Con voto ad aprile altri 8 mln stipendio a Fiorito & co

Renata Polverini ha annunciato le proprie dimissioni, metà Consiglio regionale ha aderito alla richiesta del Pd di lasciare l’incarico, l’esperienza della giunta del Lazio sembra archiviata. Eppure, i soli stipendi degli attuali consiglieri regionali – se davvero si votasse in aprile – potrebbero costare alla collettività dai sette agli otto milioni di euro. Se si considera poi il costo complessivo della struttura del Consiglio – quello di Fiorito e delle note spese vagliate in queste ore dalla magistratura – si arriverebbe alla cifra di 52 milioni di euro complessivi, secondo le stime fornite dai Radicali.

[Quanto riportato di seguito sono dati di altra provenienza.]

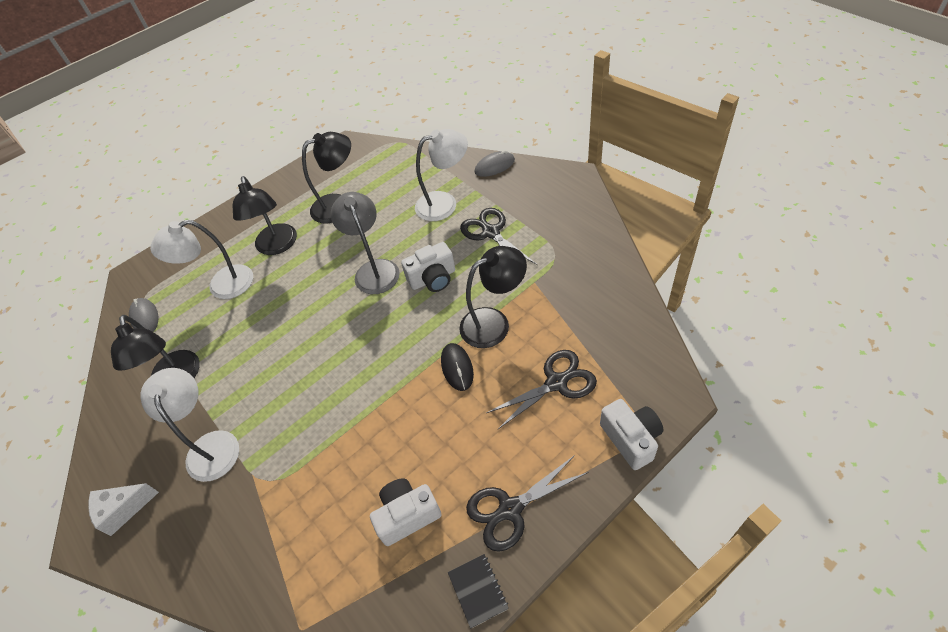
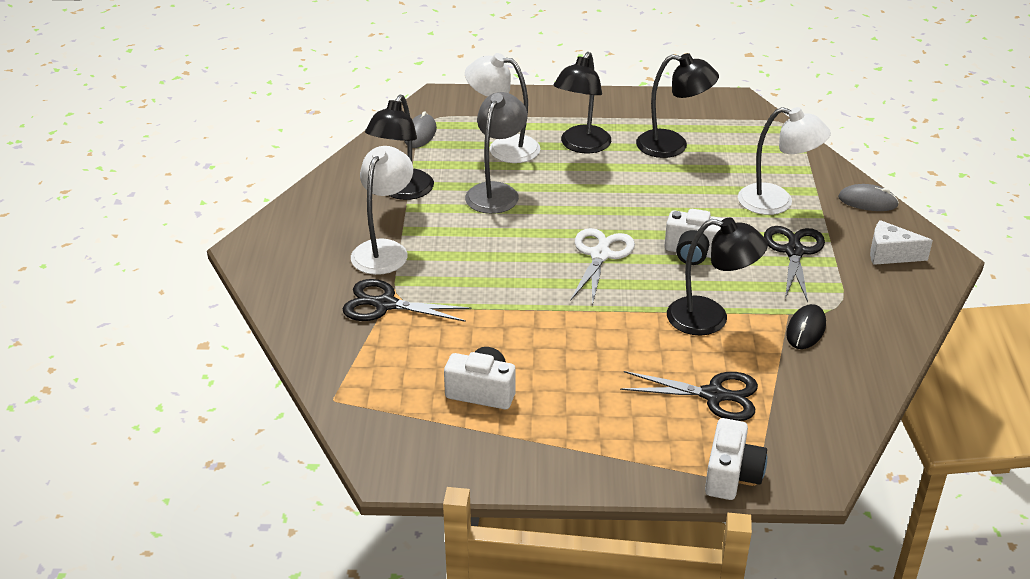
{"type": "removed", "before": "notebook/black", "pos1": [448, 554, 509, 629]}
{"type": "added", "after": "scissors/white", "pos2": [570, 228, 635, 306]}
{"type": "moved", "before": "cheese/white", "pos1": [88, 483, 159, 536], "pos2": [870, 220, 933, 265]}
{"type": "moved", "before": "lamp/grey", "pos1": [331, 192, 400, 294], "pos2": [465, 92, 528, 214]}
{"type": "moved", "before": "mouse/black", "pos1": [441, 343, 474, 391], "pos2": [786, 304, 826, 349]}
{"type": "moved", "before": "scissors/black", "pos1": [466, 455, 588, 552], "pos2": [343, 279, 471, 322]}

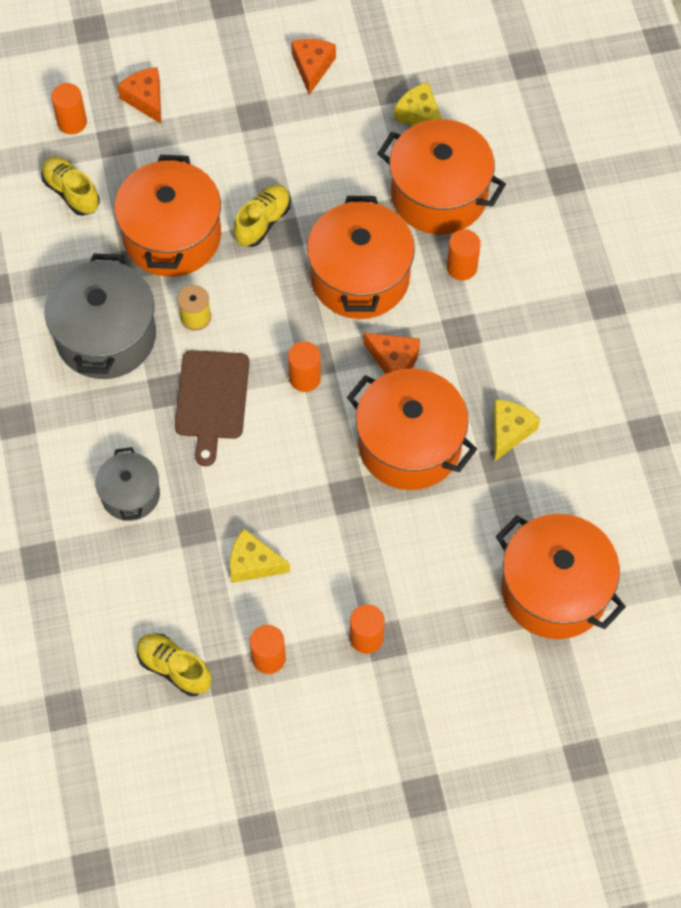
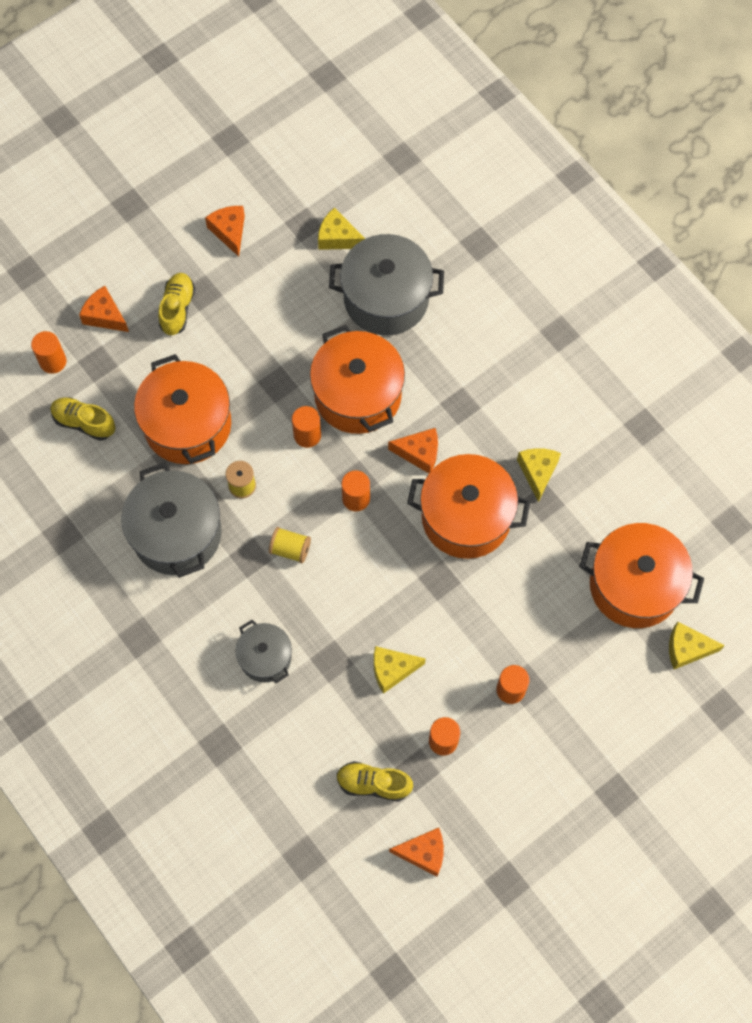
{"type": "added", "after": "cheese/orange", "pos2": [389, 828, 444, 877]}
{"type": "added", "after": "cheese/yellow", "pos2": [669, 621, 725, 669]}
{"type": "moved", "before": "shoe/yellow", "pos1": [234, 184, 291, 247], "pos2": [158, 273, 195, 336]}
{"type": "moved", "before": "cylinder/orange", "pos1": [447, 229, 481, 280], "pos2": [292, 406, 321, 448]}
{"type": "replaced", "before": "cutting board/brown", "after": "spool/yellow", "pos1": [175, 350, 250, 466], "pos2": [269, 527, 311, 563]}
{"type": "recoloured", "before": "pot/orange", "after": "pot/grey", "pos1": [377, 119, 506, 234], "pos2": [329, 234, 444, 336]}

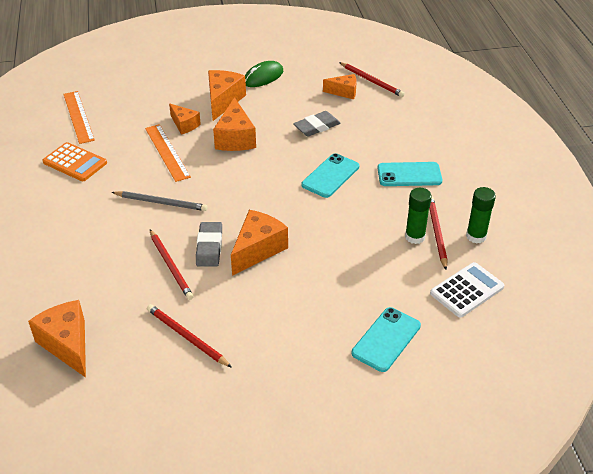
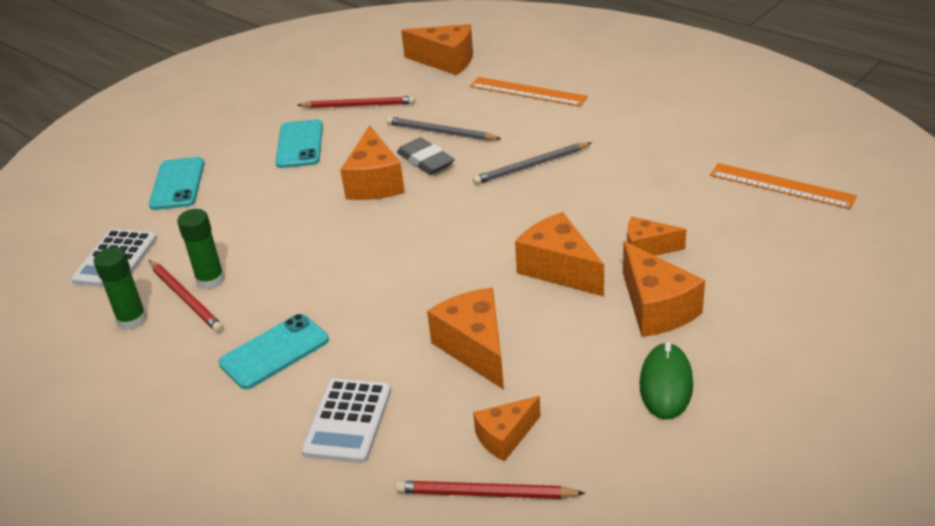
{"type": "removed", "before": "calculator/orange", "pos1": [42, 142, 107, 181]}
{"type": "added", "after": "calculator/white", "pos2": [301, 379, 391, 463]}
{"type": "moved", "before": "ruler/orange", "pos1": [145, 124, 191, 182], "pos2": [470, 77, 588, 107]}
{"type": "moved", "before": "phone/turquoise", "pos1": [302, 153, 359, 198], "pos2": [275, 119, 323, 168]}
{"type": "replaced", "before": "eraser/grey", "after": "cheese/orange", "pos1": [293, 111, 341, 137], "pos2": [427, 288, 504, 390]}
{"type": "recoloured", "before": "pencil/red", "after": "pencil/grey", "pos1": [150, 229, 194, 300], "pos2": [386, 117, 501, 140]}

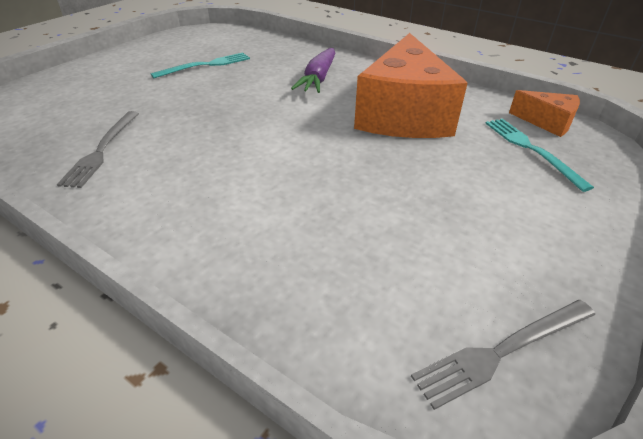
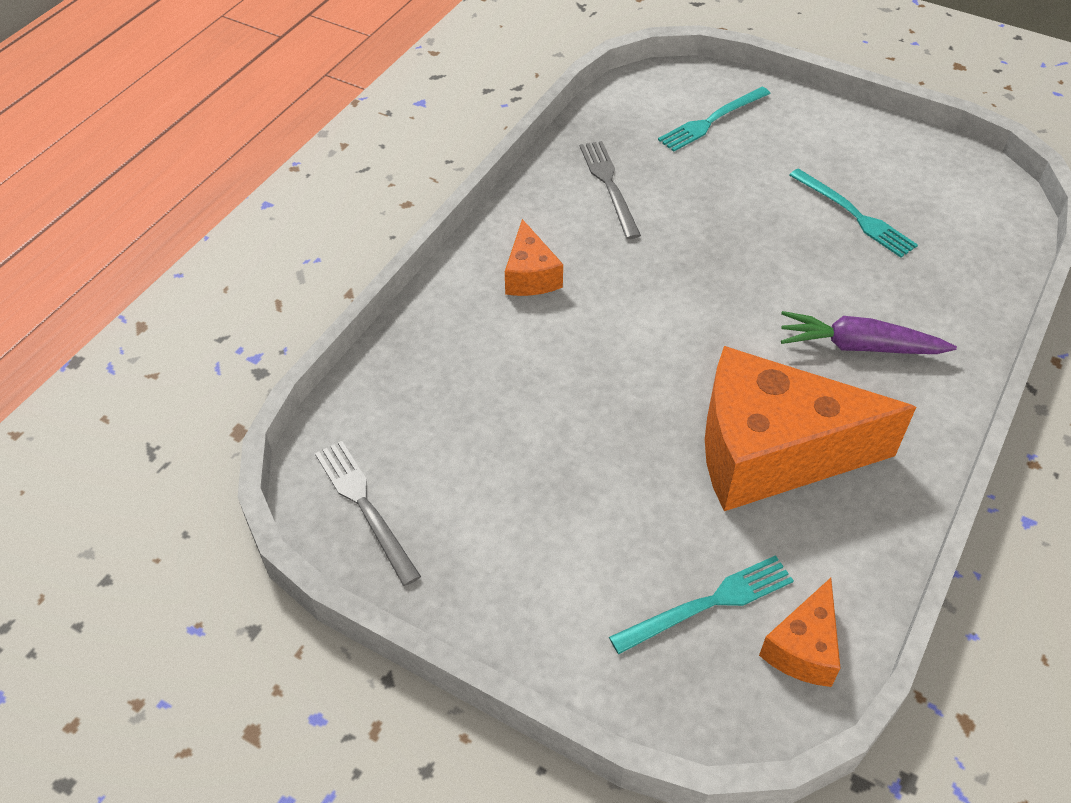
{"type": "added", "after": "cheese/orange", "pos2": [505, 219, 563, 296]}
{"type": "added", "after": "fork/turquoise", "pos2": [658, 87, 771, 152]}
{"type": "turned", "before": "fork/grey", "pos1": [57, 111, 139, 188], "pos2": [580, 141, 641, 239], "turn": 75}

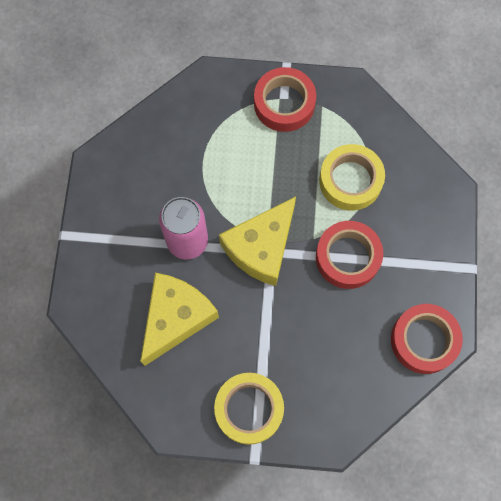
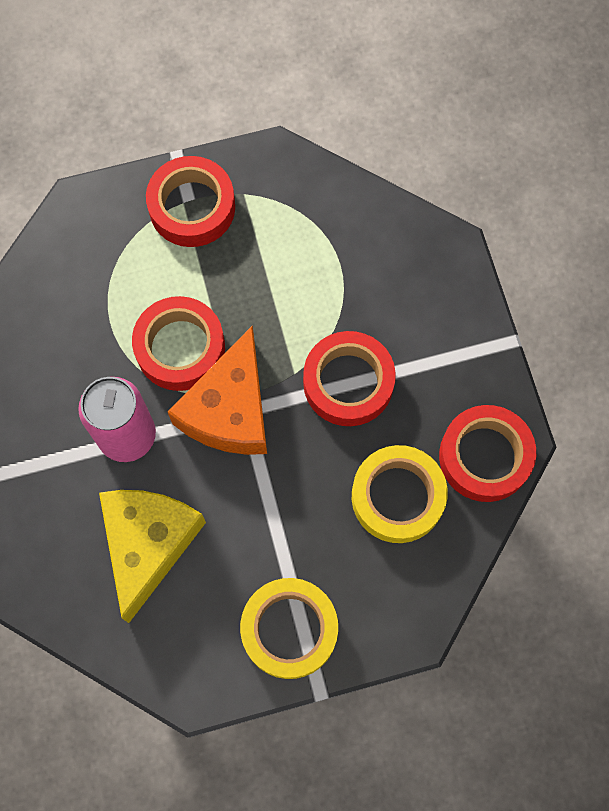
{"type": "added", "after": "tape/red", "pos2": [132, 296, 225, 391]}
{"type": "moved", "before": "tape/yellow", "pos1": [319, 144, 385, 211], "pos2": [352, 445, 448, 543]}
{"type": "recoloured", "before": "cheese/yellow", "after": "cheese/orange", "pos1": [219, 197, 296, 286], "pos2": [168, 325, 267, 455]}

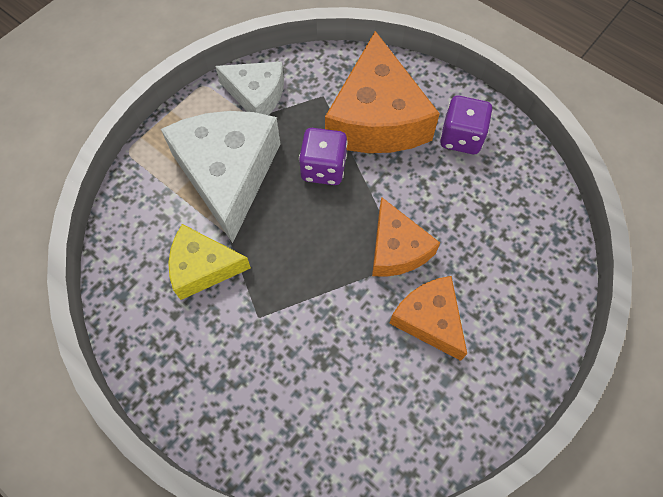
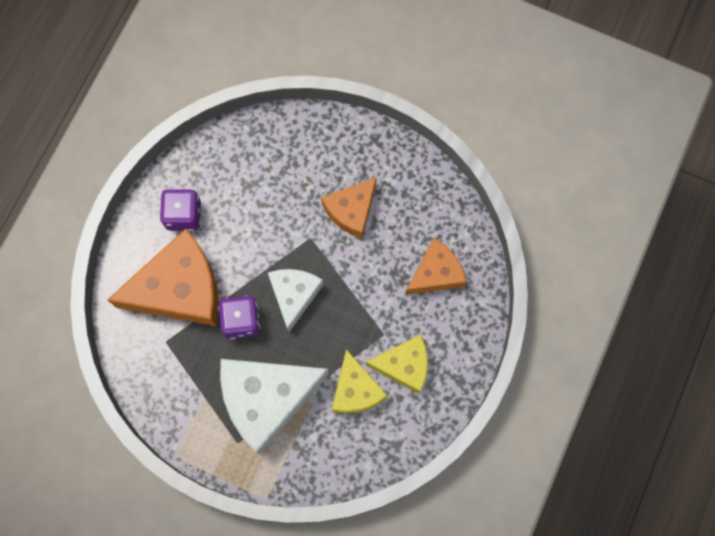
{"type": "added", "after": "cheese/yellow", "pos2": [366, 335, 428, 394]}
{"type": "moved", "before": "cheese/white", "pos1": [215, 61, 284, 115], "pos2": [268, 269, 324, 332]}
{"type": "moved", "before": "cheese/orange", "pos1": [372, 197, 440, 277], "pos2": [405, 238, 467, 295]}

Sia chiaro, il Consiglio ha comunque un costo, si tratti di quello uscente come di quello che verrà eletto nei prossimi mesi. E votare ad aprile con l’election day comporterebbe un risparmio rispetto al voto della sola Regione Lazio. Ma il fatto che alcuni dei consiglieri implicati a vario titolo nella vicenda continueranno a percepire lo stipendio per altri sei mesi – in caso di urne ad aprile – potrebbe risultare difficilmente sostenibile di fronte all’opinione pubblica.

Per queste ragioni la battaglia, sottotraccia ma violenta, in queste ore si è spostata sulla data del ritorno alle urne. La governatrice e l’esecutivo pare siano orientati a far votare il Lazio con un election day ad aprile, mentre buona parte dell’opposizione di centrosinistra preme per accelerare e votare a novembre. Costerebbe di più, sostengono i detrattori di quest’ultimo scenario. Ma senza anticipare le urne l’attuale Consiglio regionale degli scandali resterebbe in carica fino al voto, per l’ordinaria amministrazione.

Il costo complessivo della collettività per mantenere in vita questo Consiglio nei prossimi sei mesi si attesta intorno a 52 milioni di euro (103 milioni è il costo annuale, secondo i Radicali). Ma non è questo il dato più significativo, bensì il solo costo dei settantuno consiglieri uscenti, per i prossimi sei mesi. Il loro ‘stipendio’, per intenderci. Secondo i dati elaborati dalla radicale Antonella Casu, mensilmente i consiglieri percepiscono un’indennità lorda in ‘busta paga’ di 9.362,91 al mese. A questi va aggiunto il rimborso chilometrico (variabile) e la diaria (3.503,11 euro al mese): bisogna poi calcolare un’indennità di funzione, che varia da 2.311,43 euro a 595 euro netti, a seconda dell’incarico ricoperto. C’è infine il cosiddetto contributo eletto elettore, recentemente dimezzato, che si attesta a quota 2.095 euro mensili. In tutto, dai 16.500 mila agli oltre 19.500 mila euro lordi al mese. Senza contare il denaro pubblico che era messo a disposizione dai gruppi ai singoli consiglieri, circa 3 mila euro al mese, congelato dopo gli scandali di queste settimane.

Facendo i conti, al ribasso. Settantuno consiglieri (Polverini compresa), dai 16.500 ai 19.500 euro al mese per sei mesi: si oscilla da un costo di 7 milioni 29 mila euro a 8 milioni 307 mila euro fino a fine mandato. Senza contare le spese per mantenere in piedi la struttura dell’attuale consiglio regionale.

Il pressing è fortissimo, arriva da quasi tutti i gruppi di opposizione, come conferma anche la consigliera dell’Idv Giulia Rodano. Ma è l’Udc a rappresentare ancora una volta l’ago della bilancia. Forti sono le resistenze del partito laziale, mentre i vertici nazionali vagliano la possibilità di favorire politicamente il ritorno anticipato al voto che comporterebbe un probabile effetto a catena in altri consigli regionali amministrati dal Pdl, con conseguenze devastanti nel quartier generale berlusconiano.

La legge consente di votare a novembre. Dalle dimissioni della Presidente esiste il limite di 90 giorni per fissare la data del voto, dunque entro il 25 dicembre. Poi sono a disposizione 45 giorni di campagna elettorale, e si arriva fino a metà febbraio.
A quel punto il governo potrebbe decidere per l’election day, motivato da ragioni di risparmio, per elezioni entro aprile.
Eppure, se domani si fissasse la data delle urne – sottolinea Rodano – si potrebbe votare dal 10 novembre in avanti. Chi spinge per questa soluzione ipotizza il ritorno alle urne a fine di novembre.